In an email to employees announcing the 7% cut in fulltime employee headcount in January 2019, Tesla founder Elon Musk laid bare the stark reality facing his company – and why it needs to find cheaper ways to build cars. “ … we face an extremely difficult challenge: making our cars, batteries, and solar products cost-competitive with fossil fuels. While we have made great progress, our products are still too expensive for most people,” he warned. “Tesla has only been producing cars for about a decade and we’re up against massive, entrenched competitors. The net effect is that Tesla must work much harder than other manufacturers to survive while building affordable, sustainable products.”

Meanwhile, GM Chairman and CEO Mary Barra, in her announcement in late 2018 of job cuts to reduce salaried and salaried contract staff by 15% (including 25% fewer executives), emphasized that GM’s move was about making it more competitive in a changing environment. “The actions we are taking today continue our transformation to be highly agile, resilient, and profitable while giving us the flexibility to invest in the future,” she said. “We recognize the need to stay in front of changing market conditions and customer preferences to position our company for long-term success.”

Simply put, GM knows it must adapt quickly. In her announcement, she called out the retooling the company needs to double the resources it puts into electric and autonomous vehicle development.

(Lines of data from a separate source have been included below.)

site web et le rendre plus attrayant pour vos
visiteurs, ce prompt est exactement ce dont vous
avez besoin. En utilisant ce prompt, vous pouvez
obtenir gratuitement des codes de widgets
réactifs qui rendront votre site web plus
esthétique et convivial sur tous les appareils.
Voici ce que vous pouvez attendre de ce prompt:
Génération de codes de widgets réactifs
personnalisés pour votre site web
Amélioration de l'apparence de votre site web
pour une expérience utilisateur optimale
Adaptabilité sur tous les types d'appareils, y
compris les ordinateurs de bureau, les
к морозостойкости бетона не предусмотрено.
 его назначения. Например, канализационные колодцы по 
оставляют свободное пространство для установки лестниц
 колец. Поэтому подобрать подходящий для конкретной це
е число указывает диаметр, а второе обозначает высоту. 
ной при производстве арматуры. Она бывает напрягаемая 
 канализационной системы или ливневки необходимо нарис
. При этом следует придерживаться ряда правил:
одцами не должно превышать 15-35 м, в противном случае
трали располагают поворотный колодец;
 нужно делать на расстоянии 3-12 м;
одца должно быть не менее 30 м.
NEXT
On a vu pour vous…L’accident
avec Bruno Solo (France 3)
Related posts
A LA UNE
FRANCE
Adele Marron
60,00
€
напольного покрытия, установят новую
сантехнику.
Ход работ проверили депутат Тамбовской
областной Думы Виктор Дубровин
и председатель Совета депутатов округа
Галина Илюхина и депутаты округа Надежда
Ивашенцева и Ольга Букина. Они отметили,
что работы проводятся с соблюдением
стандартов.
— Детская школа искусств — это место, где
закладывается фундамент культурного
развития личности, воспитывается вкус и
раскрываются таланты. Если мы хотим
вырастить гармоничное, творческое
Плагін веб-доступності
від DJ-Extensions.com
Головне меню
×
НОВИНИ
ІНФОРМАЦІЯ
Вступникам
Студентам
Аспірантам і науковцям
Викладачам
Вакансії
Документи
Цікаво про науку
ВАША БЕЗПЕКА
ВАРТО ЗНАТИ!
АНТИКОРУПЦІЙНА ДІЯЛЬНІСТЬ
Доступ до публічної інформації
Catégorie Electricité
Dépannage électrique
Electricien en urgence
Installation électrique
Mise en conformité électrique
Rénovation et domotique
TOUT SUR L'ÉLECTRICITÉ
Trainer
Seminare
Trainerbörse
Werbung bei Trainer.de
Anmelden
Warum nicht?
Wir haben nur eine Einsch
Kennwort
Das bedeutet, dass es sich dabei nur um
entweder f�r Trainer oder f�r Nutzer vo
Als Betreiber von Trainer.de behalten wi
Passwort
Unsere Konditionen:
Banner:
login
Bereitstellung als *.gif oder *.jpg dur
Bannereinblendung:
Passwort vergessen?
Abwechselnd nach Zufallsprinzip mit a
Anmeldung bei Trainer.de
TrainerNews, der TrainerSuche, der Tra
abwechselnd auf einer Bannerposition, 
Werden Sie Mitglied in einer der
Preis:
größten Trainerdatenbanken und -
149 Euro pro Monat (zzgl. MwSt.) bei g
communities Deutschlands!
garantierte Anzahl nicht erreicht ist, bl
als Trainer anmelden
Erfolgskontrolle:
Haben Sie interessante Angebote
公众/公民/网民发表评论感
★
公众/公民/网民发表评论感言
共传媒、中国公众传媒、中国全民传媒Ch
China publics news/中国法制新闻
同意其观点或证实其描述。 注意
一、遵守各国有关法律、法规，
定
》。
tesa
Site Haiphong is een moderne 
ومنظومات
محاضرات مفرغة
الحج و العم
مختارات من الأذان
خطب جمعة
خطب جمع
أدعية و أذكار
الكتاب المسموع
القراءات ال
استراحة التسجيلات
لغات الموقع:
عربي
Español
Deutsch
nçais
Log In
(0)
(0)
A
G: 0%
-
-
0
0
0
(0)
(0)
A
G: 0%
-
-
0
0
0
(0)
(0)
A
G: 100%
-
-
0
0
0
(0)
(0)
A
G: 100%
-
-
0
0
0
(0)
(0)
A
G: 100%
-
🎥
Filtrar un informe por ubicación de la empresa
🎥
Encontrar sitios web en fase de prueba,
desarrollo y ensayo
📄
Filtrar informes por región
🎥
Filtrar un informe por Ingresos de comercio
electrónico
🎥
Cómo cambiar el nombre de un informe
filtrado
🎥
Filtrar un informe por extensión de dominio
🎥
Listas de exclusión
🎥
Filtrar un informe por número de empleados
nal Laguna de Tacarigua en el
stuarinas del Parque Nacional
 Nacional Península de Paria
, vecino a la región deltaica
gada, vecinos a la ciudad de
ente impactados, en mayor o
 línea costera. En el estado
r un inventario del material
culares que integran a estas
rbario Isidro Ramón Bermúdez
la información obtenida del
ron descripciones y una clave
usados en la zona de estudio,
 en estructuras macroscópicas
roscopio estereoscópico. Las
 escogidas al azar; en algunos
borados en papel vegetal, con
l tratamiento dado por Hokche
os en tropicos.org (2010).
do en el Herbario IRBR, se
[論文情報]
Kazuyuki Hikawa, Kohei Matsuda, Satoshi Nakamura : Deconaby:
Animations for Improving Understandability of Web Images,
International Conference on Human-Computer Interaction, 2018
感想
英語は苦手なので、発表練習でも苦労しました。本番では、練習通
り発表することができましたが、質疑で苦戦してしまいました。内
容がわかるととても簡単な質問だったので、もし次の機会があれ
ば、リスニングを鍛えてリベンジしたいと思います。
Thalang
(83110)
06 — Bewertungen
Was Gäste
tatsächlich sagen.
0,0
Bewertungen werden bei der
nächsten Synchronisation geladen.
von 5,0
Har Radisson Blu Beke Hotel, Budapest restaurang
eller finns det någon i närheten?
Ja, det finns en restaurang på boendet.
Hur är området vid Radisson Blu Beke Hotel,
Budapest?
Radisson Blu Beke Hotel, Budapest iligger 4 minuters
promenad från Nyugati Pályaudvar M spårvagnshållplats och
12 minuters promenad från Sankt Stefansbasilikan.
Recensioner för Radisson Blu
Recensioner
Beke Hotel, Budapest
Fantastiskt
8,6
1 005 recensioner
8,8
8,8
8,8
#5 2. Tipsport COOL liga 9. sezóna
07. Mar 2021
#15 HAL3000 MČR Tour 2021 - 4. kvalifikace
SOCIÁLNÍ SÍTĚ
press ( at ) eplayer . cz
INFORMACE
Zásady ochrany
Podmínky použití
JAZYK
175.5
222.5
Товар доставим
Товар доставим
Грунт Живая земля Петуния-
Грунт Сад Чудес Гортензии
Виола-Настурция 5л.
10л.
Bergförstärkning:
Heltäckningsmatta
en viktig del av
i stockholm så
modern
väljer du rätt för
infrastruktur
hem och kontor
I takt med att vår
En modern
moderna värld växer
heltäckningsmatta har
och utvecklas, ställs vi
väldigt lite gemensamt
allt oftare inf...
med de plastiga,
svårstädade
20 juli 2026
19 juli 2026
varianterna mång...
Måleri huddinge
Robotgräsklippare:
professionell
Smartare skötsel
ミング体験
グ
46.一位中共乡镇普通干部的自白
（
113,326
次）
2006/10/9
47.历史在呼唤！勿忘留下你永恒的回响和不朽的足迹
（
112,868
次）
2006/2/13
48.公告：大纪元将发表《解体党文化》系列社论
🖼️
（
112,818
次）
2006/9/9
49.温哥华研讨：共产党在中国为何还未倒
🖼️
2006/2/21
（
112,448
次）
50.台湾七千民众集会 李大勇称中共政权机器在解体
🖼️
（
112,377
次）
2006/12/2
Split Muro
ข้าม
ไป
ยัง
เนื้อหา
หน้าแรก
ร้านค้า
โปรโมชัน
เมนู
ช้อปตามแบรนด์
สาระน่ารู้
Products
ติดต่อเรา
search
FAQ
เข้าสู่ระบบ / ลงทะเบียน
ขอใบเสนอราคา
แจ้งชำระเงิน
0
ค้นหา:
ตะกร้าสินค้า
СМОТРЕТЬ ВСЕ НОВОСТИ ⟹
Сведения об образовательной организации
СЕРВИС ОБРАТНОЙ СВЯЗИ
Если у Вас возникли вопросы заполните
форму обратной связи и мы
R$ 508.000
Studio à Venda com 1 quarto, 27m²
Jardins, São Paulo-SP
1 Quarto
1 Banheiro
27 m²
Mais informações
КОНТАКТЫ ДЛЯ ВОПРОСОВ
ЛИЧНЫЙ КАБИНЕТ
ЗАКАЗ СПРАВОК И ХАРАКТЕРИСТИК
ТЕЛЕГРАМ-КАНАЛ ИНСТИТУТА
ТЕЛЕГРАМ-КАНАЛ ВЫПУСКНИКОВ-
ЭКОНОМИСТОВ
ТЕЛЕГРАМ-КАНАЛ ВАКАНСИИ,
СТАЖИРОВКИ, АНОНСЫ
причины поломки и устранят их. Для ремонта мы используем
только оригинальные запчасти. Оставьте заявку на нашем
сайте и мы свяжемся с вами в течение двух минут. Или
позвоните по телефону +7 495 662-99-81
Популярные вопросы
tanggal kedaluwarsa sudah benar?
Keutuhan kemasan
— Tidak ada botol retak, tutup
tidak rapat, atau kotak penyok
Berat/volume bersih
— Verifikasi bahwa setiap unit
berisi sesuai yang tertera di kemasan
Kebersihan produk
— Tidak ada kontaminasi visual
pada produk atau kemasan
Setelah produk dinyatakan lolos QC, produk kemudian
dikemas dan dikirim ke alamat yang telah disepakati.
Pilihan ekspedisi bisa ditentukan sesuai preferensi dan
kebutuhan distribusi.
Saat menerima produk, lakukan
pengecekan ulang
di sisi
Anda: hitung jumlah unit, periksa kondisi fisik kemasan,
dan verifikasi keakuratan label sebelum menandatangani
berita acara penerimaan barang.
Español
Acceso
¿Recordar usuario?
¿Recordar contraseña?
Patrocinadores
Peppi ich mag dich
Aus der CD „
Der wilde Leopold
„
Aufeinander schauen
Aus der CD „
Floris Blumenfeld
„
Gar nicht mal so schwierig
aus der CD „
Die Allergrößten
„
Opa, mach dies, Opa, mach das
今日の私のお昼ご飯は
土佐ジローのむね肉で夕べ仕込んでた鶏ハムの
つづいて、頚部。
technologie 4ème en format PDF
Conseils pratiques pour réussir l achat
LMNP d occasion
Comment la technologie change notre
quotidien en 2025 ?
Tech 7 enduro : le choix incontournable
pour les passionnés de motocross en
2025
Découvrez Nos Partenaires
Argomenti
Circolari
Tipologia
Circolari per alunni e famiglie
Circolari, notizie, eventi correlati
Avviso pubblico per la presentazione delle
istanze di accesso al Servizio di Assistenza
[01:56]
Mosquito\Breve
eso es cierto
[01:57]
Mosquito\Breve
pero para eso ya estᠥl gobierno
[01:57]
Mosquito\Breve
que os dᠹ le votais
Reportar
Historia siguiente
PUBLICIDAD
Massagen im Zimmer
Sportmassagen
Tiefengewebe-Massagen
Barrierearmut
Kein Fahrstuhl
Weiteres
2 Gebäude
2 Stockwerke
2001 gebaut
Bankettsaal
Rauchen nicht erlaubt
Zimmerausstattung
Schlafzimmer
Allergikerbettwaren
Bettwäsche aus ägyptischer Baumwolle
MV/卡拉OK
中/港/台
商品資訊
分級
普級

She also pointedly committed to “expanding the use of virtual tools to lower development time and costs.” Those virtual tools will go a long way to helping take costs out of the auto industry supply chain. They include:

  • Digital twin – As we outlined in this story in 2018, this is a digital representation of a physical object. It includes the model of the physical object, data from the object, a unique one-to-one correspondence to the object, and the ability to monitor the object. Digital twins are at the core of interoperability, allowing machines and people to communicate with each other more effectively and fostering transparency by creating a virtual copy of the physical world through sensor data. In short, they provide a deep and comprehensive view of what is happening in a manufacturing facility.
  • IoT (internet of things) – IoT technologies can make a huge difference in manufacturing, using sensors, cameras, and other smart devices to provide timely intelligence on the effectiveness of all manufacturing processes and producing the data needed to fine-tune them to deliver the best results.
  • Machine learning and analytics – As these and other new digital technologies are applied to manufacturing, they provide huge amounts of data about the effectiveness of factory equipment that can be used by machine-learning platforms to enable predictive maintenance and optimize manufacturing processes.

The goal of all this work is to help the industry shift to faster cycle times and produce vehicles more efficiently and at a lower cost.